Cost: From £30 per day

This little-known festival has a dedicated following. Now in its fourth year, it is able to attract an impressive line-up of musicians from across the world – this year’s highlights include The Turbans, Norman Jay MBE, The Brand New Heavies, and Lionstar, plus more than 100 other established names and emerging acts. A giant kids’ area features numerous bouncy castles, a Fairy and Elf Workshop, and West African drumming lessons.

(Photo by Hebceltfest)
(Photo by HebCeltFest)


Location: The Hebrides, Scotland

Date: 15-18 July

Link: https://www.hebceltfest.com/

Cost: From £64

HebCelt is celebrating 20 years of traditional folk music with its biggest line up yet. This year the Scottish islands play host to Afro Celt Sound System, Idlewild, and a whole host of traditional performers. The perfect place to discover Celtic music and dance up a storm.

Godiva Festival

Location: War Memorial Park, Coventry

Date: 3-5 July

Link: http://www.godivafestival.com/

Cost: Free

Godiva Festival is probably the UK’s only ticket-free, cost-free festival…that actually has some good bands. This year they’ve got music from the Fun Lovin’ Criminals, The Wombats and Embrace, as well as scores of other bands playing across the festival’s four stages.

Craft stalls, a vintage fair, and an actual bungee experience are also in attendance, plus bar, food stalls and plenty of family-friendly activities.

2000 Trees Festival

Location: Cotswold Hills

Date: 9-11 July

Link: http://www.twothousandtreesfestival.co.uk/

Cost: From £72

This award-winning independent festival is still limited to just 5,000 people, but in every other way it has gotten bigger. This year, headliners include The Subways, Alkaline Trio, Idlewild and Deaf Havana, all playing some of their tiniest gigs of the season. As always, there is always a great selection of locally-sourced food and drink to choose from.

(Photo by NozStock)
(Photo by NozStock)


Location: Bromyard, Hertfordshire

Date: 24-26 July

Link: http://www.nozstock.com

Cost: From £80

Nozstock is one of the quirkier festivals on the summer calendar. It features huge acts such as the Wu Tang Clan, as well as quaint traditions such as the annual ‘Celebritree’ tree planting ceremony. Plus there’s comedy from the likes of Andrew Maxwell, a dance arena in a former bullpen, swing classes, interactive theatre and a ‘Tent of Temporary Thought’.



Eastbourne Lammas Fair

Location: Eastbourne

Date: 25-26 July

Link: http://www.lammasfest.org/

Cost: Free

Expect Morris dancing, live music, storytelling and an open air ceilidh. The high point is the Open Air Lammas ritual, which takes place at 5.30pm sharp on Saturday 25 July, and features the symbolic cutting of the Lammas loaf, and even more Morris dancing…
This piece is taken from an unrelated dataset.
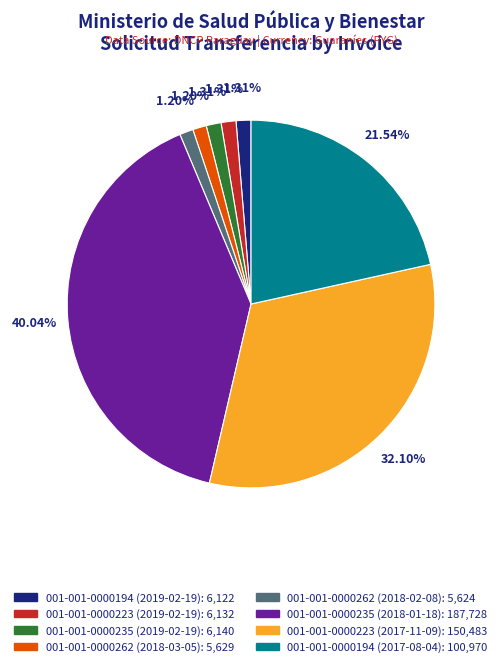

Which slice is the largest?

001-001-0000235 (2018-01-18)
Rochdale Feel Good Festival

Location: Rochdale, Greater Manchester

Date: 4-5 September

Link: https://www.facebook.com/feelgoodfestival

Cost: Free

It’s hard to believe this critically-acclaimed festival is still free. This year the festival has managed to bag a rare appearance by The South (a recently reformed version of The Beautiful South, who are not averse to singing a few of the band’s hits), as well as headlining performances by indie legends Toploader and local ska group The Uplifters. The festival focuses on food as well as music, and this year guests can take part in cooking demonstrations with the likes of Rachel Khoo, Andrew Nutter and Kevin Woodford.

Notting Hill Carnival

Location: Notting Hill, London

Date: 30-31 August

Link: http://thenottinghillcarnival.com/

Cost: Free

OK, so it’s not technically a ‘festival’, but the Notting Hill Carnival is a British institution. Every year, West London shuts down while Reggae music blasts from every street corner, sequined women shimmy down the roads, and Red Stripe is consumed by the gallon.

Dance til you drop to sets by D Riddim Tribe, Bajan Revellers and Cocoyea, while you eat your body weight in jerk chicken and curried goat.